Givony incisively reflects on these and more, but the primary selling point is what the band have meant to their fans across the years and the often profound and unbreakable bonds that can be made. Pearl Jam, he posits, presented an artistic platform that “couched itself, without embarrassment, in emotional honesty” and aspired “to change people’s lives”. Now, he concludes, pop music is “a retreat to our respective corners: an industry of algorithms and playlists”.

Joy Division/New Order

Joy Division and New Order have been fixtures for more than 40 years, each fusing together to become an industry for fans of a certain age. Drummer Stephen Morris has been an unlikely chronicler of both UK bands, initially with his first memoir, Record Play Pause. The book’s dry wit balanced out the more esoteric grudge matches played by his colleagues in their respective memoirs.

There is more of the same affable recall in Fast Forward: Confessions of a Post-Punk Percussionist, Volume II (Constable, £20), in which New Order attempt to bury their past (spoiler: they fail) as they create music and forge a career that will, like their previous incarnation, stand the test of time.

From the first New Order management meeting suggesting the inclusion of a woman (Gillian Gilbert, Morris’s girlfriend) and the financial intricacies of buying the Hacienda nightclub (“it would turn out to be another costly mistake”) to Morris and Gilbert forming their own music unit (The Other Two) and New Order fracturing, Morris details the very readable ups (“music is magical”) and downs (“energy runs out”) in characteristically stoical fashion.

Brian Eno

If you're looking for stoicism and humdrum with a major difference, look towards A Year with Swollen Appendices, by Brian Eno (Faber & Faber, £20), originally published in 1996 and now reissued as a remarkably handsome 25th-anniversary edition. With the exception of a new introduction by Eno, little has changed. And yet, as he asks what has happened in those 25 years, it's obvious that so much has.

A major part of the fresh introduction focuses on not only a list of words that didn’t exist in the mid-1990s (TikTok, gaslighting, cisgender, bitcoin, mansplain, clickbait) but also what didn’t occupy Eno’s thoughts then but do now: climate change, pandemics and many people’s “insatiable appetite for constant conversation”.

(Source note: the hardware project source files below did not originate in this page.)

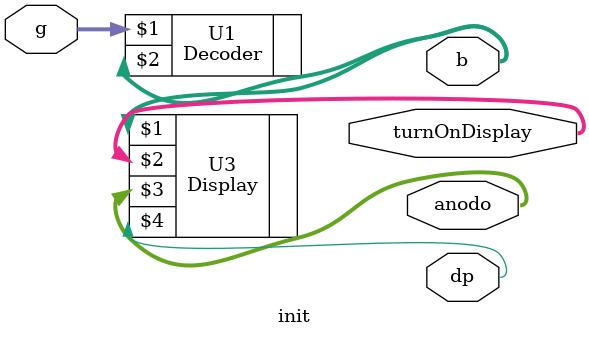
<source format=v>
`timescale 1ns / 1ps


module init(
    input [3:0]g,
    output wire [6:0] turnOnDisplay,
    output wire [7:0] anodo,
    output wire dp,
    output wire [3:0]b
);
   
   
    
    Decoder U1(g,b);
    //Leds U2(b, turnOnLed);
    Display U3(b,turnOnDisplay,anodo,dp);
    
endmodule

</source>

Intro over, it’s down to the original day-by-day diary, which covers 1995: working with David Bowie and U2, creating generative music, jotting down random banal thoughts (September 21st: “my mind – empty”). And yet throughout is an almost hypnotic passing of time and a person in full engagement with it.

Wilco and songwriting

A book written by a musician that doesn’t relay autobiographical details in some form of (even loose) chronology is unusual; they typically have their own story to tell and that’s it, good or bad. Writing a book that goes some way to explaining the process behind their songwriting is something else, altogether.

Jeff Tweedy, in How to Write One Song (Faber & Faber, £10.99), achieves this as he guides readers into the mystery zone ("You'll be surprised how good it feels to hear yourself sing your own song") and back out again ("Now that you wrote a song, what are you going to do about it?"). Segmented into four parts across 150 pages, Tweedy (no mean songwriter himself as a constituent part of US group Wilco for more than 25 years) starts by outlining some of the obstacles involved (lack of confidence, subject matter) before moving on to songwriting exercises (verbs and nouns, playing with rhymes, steal).

This is a slim book packed with instructive ideas for amateur and professional alike.